§ What to do: Identify all lines of the data containing the string "buttons" and copy them.

§ Data records:

********************

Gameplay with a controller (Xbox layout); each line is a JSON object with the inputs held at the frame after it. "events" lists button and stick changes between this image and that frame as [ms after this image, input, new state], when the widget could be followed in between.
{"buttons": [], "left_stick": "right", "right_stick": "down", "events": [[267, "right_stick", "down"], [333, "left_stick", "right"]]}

********************

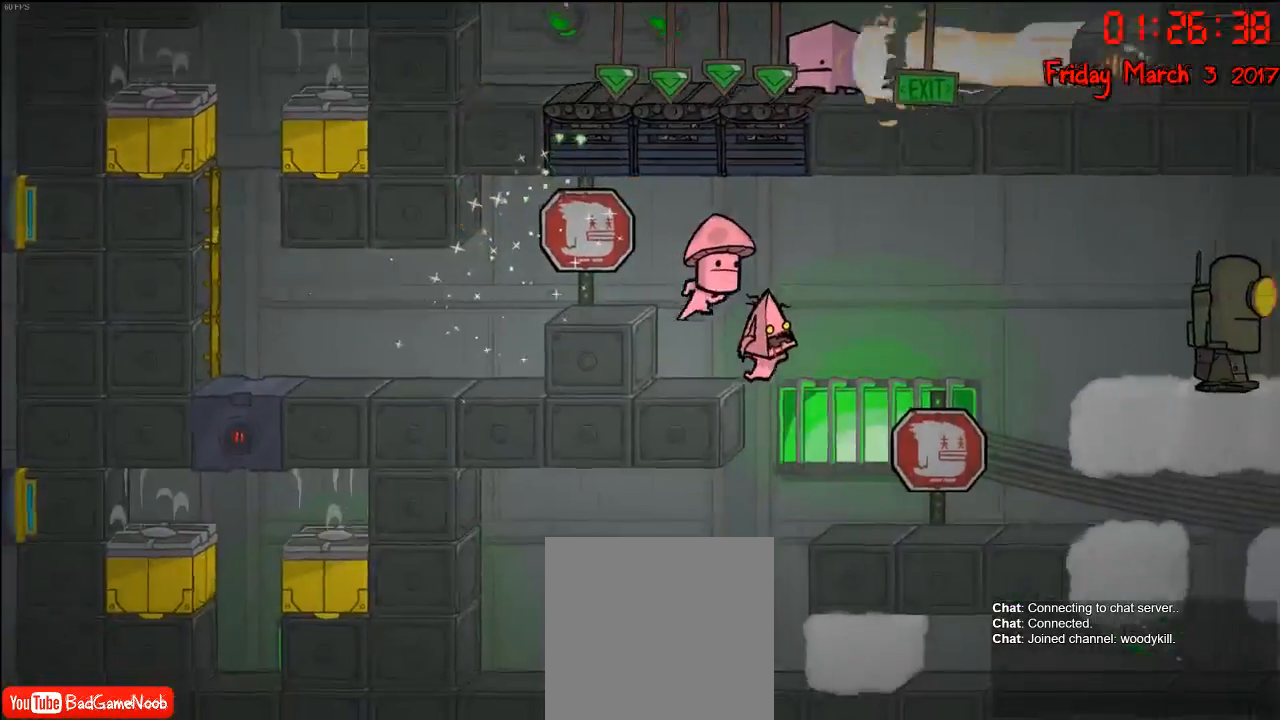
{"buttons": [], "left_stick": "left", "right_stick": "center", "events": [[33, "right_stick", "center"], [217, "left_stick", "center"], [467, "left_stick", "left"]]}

********************

§ Task answer:
{"buttons": [], "left_stick": "right", "right_stick": "down", "events": [[267, "right_stick", "down"], [333, "left_stick", "right"]]}
{"buttons": [], "left_stick": "left", "right_stick": "center", "events": [[33, "right_stick", "center"], [217, "left_stick", "center"], [467, "left_stick", "left"]]}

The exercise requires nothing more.